Repeat nothing but the lines below running from the one containing "[446,328,485,342] Sever, ->" to the one containing "[342,365,396,377] Malíček ->". Keep both end lines.
══ DATA RECORDS
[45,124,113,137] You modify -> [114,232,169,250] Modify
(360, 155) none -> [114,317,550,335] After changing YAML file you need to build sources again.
════
══ DATA RECORDS
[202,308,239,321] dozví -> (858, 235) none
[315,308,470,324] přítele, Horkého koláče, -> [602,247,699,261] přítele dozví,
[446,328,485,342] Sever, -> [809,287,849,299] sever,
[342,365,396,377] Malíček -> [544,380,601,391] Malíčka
════
══ DATA RECORDS
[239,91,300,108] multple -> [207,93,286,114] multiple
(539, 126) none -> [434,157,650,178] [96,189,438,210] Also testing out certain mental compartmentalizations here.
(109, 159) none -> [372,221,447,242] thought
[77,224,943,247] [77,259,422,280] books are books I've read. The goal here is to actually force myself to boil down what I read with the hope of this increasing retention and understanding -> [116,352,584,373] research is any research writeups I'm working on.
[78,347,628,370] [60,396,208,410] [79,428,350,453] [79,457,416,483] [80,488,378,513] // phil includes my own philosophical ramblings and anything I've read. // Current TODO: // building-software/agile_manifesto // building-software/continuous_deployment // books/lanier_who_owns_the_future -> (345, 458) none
════
**WRITTEN ANSWER:**
[446,328,485,342] Sever, -> [809,287,849,299] sever,
[342,365,396,377] Malíček -> [544,380,601,391] Malíčka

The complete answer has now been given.